About this task → Only the lines with "sample" in them need to be copied from the listing.

*** Opening Data for review ***

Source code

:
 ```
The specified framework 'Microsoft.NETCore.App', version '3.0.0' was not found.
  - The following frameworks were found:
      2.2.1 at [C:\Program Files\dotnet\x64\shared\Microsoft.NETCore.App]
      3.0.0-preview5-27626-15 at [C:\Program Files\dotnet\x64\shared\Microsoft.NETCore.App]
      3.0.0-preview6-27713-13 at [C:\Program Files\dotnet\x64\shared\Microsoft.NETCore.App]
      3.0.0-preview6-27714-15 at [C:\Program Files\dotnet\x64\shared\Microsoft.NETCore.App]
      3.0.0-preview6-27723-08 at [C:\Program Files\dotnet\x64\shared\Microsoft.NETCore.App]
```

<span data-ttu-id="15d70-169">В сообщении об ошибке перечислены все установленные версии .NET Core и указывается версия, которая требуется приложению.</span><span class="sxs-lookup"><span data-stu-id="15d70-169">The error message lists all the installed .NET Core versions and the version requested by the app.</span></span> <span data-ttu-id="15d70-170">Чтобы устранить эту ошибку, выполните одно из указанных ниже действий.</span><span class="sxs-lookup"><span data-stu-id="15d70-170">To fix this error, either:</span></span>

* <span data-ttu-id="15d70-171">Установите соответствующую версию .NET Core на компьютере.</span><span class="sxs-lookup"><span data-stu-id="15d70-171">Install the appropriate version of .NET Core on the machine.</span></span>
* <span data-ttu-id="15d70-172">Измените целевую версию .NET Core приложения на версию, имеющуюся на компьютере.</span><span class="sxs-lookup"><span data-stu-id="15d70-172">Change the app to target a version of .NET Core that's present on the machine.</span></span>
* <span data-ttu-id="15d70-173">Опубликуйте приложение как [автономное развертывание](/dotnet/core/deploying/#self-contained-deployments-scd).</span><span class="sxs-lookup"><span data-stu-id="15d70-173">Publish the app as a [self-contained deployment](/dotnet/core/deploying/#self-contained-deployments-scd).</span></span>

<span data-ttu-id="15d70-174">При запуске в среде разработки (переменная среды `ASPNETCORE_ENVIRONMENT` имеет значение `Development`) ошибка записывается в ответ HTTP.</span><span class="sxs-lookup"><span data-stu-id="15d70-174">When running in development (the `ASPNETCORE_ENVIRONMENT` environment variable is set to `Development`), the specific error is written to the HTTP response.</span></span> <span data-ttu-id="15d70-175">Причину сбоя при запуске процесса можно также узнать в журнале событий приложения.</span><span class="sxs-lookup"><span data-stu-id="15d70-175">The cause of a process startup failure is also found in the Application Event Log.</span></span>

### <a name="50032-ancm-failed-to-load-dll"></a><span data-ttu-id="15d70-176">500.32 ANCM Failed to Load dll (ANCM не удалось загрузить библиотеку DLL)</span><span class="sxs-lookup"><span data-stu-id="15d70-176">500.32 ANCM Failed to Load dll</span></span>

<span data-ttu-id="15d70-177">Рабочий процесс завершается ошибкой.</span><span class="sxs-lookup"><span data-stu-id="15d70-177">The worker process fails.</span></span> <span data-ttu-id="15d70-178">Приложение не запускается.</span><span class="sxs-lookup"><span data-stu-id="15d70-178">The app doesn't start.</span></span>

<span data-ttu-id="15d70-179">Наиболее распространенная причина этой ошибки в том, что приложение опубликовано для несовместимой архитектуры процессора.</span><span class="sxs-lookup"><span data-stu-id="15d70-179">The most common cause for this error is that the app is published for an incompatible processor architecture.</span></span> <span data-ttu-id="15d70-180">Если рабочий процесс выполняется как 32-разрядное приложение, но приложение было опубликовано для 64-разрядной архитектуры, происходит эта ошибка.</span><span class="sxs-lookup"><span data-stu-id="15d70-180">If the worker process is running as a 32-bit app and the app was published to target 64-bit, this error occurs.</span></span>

*** Closing Data for review ***
*** Opening Data for review ***

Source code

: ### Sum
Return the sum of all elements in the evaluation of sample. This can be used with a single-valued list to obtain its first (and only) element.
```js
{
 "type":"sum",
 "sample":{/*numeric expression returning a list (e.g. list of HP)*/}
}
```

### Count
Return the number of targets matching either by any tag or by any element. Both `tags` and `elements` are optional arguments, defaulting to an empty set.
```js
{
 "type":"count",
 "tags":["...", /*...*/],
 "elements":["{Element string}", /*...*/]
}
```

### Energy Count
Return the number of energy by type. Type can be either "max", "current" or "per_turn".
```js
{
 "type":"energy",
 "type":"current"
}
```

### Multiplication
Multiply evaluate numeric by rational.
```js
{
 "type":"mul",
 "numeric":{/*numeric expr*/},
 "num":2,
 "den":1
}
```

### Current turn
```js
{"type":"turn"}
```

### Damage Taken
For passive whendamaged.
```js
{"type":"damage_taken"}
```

*** Closing Data for review ***

Solution to this exercise →
Return the sum of all elements in the evaluation of sample. This can be used with a single-valued list to obtain its first (and only) element.
 "sample":{/*numeric expression returning a list (e.g. list of HP)*/}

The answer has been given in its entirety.